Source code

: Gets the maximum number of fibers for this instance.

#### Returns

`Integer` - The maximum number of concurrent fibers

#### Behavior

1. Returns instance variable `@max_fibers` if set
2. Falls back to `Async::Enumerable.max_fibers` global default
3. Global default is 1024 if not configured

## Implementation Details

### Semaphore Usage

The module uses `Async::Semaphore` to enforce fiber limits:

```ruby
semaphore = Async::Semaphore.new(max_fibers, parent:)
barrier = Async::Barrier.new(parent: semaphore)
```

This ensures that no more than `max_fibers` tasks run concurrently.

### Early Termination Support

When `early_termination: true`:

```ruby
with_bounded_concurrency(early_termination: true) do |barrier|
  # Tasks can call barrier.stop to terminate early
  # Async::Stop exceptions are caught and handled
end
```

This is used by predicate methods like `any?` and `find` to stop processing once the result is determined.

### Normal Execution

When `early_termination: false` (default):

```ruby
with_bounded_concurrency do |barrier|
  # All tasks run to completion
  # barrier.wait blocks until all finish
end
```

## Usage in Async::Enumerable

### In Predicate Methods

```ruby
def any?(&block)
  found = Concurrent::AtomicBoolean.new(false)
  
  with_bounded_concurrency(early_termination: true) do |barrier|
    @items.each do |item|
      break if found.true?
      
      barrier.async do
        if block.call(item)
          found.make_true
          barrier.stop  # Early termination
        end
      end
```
____________________
WHAT THE TASK ASKS:
Return a copy of each line of the material that holds the word "Usage".

TASK SOLUTION:
### Semaphore Usage
## Usage in Async::Enumerable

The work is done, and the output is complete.